EXERCISE DIRECTIONS -
Retype the lines from the start of the records through the line containing "椎の木湖にて18.52kg（18枚）へらメイト", inclusive, with no changes.

GIVEN DATA section start

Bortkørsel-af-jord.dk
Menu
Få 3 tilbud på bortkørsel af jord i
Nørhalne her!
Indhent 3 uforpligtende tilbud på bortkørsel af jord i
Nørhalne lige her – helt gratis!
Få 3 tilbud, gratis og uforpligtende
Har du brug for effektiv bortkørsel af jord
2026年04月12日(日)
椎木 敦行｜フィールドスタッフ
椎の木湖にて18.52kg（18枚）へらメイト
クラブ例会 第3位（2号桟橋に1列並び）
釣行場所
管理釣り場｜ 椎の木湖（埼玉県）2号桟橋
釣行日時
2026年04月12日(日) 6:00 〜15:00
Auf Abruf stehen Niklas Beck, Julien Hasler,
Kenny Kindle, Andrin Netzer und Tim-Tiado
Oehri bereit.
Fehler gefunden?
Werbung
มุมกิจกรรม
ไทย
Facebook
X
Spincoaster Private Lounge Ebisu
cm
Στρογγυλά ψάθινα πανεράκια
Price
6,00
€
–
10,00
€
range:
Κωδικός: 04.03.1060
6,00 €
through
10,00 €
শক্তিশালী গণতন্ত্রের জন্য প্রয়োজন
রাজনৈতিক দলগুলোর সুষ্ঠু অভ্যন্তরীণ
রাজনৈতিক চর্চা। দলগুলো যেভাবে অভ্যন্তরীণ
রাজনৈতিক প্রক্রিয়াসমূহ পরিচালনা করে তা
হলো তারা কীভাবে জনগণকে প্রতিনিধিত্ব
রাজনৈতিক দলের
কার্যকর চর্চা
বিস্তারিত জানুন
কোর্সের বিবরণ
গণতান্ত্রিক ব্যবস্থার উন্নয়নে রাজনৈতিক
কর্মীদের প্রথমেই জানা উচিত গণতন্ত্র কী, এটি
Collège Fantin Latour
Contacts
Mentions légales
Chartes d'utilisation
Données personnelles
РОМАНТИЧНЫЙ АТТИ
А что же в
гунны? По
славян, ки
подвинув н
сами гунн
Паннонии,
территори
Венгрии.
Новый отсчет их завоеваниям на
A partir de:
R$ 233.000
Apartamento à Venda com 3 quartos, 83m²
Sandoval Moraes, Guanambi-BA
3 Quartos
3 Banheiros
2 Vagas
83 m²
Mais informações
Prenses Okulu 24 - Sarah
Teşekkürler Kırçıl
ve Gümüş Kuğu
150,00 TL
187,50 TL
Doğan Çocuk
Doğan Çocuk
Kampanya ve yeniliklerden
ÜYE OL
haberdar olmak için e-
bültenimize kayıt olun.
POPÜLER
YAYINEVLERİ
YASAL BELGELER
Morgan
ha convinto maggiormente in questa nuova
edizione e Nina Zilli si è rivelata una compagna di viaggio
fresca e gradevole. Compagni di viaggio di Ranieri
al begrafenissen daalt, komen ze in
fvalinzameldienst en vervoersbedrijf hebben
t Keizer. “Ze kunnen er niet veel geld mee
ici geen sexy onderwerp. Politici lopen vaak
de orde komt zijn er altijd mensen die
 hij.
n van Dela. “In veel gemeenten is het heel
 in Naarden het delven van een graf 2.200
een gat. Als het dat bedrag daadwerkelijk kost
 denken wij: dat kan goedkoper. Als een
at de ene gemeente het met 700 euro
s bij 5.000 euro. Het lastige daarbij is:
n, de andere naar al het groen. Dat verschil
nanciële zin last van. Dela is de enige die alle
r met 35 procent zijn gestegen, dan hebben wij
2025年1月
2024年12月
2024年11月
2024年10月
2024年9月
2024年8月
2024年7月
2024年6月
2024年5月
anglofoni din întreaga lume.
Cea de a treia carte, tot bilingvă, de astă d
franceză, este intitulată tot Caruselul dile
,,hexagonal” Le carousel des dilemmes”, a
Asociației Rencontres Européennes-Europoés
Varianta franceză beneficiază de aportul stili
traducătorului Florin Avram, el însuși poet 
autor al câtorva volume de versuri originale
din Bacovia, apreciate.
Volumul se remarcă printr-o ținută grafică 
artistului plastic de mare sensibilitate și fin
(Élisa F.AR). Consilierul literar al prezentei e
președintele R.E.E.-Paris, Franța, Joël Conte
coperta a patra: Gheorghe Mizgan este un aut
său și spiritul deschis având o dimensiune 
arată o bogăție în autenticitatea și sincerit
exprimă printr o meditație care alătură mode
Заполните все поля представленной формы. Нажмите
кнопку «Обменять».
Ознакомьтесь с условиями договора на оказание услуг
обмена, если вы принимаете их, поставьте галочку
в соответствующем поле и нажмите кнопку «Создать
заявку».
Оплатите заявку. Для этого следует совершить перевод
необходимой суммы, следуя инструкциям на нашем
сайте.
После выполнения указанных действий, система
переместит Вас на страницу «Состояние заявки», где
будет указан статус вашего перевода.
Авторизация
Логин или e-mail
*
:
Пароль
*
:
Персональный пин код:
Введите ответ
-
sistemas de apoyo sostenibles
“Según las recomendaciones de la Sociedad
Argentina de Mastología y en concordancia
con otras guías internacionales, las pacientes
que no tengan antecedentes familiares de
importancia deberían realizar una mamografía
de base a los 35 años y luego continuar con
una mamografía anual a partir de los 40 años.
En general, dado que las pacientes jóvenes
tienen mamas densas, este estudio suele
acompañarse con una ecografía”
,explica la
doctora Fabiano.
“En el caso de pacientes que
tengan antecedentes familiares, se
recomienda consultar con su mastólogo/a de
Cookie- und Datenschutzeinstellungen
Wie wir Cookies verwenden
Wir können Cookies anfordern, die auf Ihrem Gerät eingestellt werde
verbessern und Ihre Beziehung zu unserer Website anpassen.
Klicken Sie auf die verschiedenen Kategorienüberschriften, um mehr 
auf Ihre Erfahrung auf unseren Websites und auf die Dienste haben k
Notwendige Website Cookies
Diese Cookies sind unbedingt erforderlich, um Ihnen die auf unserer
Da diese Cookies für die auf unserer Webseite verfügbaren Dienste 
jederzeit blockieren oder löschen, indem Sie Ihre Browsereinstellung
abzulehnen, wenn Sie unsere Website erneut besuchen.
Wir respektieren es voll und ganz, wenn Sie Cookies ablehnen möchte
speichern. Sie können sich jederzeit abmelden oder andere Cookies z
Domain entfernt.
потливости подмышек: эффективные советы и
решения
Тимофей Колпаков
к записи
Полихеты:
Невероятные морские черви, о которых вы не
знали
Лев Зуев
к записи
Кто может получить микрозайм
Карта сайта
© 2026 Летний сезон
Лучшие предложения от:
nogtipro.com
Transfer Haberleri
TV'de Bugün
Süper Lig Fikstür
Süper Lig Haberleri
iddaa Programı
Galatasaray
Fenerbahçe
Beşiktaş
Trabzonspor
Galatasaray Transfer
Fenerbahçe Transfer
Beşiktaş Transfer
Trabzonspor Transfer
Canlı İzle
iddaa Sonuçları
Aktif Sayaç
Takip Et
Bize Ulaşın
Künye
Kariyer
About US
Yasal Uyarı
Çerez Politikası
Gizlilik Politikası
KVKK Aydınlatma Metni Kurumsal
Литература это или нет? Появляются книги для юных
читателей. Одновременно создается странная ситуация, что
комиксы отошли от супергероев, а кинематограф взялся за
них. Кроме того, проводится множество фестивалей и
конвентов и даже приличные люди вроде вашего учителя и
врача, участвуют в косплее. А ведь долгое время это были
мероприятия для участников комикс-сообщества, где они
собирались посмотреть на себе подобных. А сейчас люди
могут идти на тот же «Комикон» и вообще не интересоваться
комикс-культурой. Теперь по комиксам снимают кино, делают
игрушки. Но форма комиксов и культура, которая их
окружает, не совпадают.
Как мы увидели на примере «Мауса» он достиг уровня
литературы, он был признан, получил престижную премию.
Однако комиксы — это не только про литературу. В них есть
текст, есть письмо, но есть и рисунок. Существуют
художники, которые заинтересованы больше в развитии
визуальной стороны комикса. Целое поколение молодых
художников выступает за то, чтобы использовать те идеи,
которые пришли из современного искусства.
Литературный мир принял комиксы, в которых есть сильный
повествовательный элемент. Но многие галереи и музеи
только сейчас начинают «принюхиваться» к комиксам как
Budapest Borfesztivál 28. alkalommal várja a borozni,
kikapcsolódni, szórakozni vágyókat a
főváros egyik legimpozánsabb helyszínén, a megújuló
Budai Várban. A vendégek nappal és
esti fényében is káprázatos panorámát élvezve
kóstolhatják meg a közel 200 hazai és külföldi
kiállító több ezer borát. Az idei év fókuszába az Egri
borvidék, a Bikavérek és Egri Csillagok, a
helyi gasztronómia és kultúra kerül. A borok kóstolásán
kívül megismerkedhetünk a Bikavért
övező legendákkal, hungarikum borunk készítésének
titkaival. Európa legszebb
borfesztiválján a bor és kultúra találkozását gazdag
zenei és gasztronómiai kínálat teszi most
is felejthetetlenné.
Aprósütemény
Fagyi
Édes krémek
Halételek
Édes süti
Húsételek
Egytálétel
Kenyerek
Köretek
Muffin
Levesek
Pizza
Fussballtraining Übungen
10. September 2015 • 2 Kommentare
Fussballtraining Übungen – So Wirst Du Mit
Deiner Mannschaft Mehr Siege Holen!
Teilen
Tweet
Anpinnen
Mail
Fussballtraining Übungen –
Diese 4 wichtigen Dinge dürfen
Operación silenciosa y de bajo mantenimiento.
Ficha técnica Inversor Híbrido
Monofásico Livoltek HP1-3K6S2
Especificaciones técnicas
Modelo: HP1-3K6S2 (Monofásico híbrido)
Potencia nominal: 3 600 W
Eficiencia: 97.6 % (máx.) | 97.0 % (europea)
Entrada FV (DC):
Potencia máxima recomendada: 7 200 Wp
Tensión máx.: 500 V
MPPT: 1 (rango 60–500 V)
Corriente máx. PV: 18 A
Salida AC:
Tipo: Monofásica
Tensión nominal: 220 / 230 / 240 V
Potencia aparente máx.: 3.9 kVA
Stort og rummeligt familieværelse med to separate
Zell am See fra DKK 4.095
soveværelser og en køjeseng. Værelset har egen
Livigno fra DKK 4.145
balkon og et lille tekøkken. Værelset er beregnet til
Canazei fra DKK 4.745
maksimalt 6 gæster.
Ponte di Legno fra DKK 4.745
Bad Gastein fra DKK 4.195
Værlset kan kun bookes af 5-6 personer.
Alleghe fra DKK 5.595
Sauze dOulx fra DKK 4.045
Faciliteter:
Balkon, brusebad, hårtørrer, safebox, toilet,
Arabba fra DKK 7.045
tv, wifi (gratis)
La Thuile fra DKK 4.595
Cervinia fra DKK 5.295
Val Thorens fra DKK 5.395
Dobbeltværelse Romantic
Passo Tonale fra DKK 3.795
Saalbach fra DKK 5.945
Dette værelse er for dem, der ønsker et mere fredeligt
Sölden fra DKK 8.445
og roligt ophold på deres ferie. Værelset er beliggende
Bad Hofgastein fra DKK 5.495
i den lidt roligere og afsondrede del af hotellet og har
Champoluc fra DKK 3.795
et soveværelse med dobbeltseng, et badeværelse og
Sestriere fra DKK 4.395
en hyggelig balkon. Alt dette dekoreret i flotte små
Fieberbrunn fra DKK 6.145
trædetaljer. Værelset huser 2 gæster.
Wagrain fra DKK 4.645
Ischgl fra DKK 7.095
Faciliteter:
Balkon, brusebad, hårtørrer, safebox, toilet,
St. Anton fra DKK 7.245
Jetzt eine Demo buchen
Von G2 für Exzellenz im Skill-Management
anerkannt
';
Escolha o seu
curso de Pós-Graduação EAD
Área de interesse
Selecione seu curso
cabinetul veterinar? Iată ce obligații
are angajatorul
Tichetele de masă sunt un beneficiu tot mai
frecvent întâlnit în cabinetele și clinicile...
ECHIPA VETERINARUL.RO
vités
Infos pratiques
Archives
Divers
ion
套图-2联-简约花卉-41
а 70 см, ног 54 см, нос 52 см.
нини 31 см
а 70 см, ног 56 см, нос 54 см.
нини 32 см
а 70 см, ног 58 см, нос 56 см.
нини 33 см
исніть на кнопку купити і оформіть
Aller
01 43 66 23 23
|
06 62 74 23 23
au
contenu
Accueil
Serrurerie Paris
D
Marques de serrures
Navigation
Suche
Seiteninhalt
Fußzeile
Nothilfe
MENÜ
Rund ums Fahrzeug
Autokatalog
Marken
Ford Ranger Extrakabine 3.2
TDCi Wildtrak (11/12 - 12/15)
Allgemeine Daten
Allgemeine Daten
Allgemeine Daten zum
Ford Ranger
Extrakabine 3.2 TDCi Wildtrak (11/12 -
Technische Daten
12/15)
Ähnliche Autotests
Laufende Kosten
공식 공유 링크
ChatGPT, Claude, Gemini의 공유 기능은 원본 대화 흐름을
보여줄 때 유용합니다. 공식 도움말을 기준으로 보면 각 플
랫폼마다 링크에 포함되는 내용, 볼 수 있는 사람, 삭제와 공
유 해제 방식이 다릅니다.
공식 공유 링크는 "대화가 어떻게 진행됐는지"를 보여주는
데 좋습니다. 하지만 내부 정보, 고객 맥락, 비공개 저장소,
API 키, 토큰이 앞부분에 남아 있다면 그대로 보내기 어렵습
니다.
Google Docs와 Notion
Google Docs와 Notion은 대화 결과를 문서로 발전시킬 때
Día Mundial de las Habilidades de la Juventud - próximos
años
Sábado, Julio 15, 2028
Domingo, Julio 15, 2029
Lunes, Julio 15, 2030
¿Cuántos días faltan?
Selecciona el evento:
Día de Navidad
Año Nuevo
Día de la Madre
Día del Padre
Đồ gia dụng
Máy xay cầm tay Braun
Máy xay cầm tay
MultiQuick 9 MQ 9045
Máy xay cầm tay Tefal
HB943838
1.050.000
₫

GIVEN DATA section end

EXERCISE OUTPUT -
Bortkørsel-af-jord.dk
Menu
Få 3 tilbud på bortkørsel af jord i
Nørhalne her!
Indhent 3 uforpligtende tilbud på bortkørsel af jord i
Nørhalne lige her – helt gratis!
Få 3 tilbud, gratis og uforpligtende
Har du brug for effektiv bortkørsel af jord
2026年04月12日(日)
椎木 敦行｜フィールドスタッフ
椎の木湖にて18.52kg（18枚）へらメイト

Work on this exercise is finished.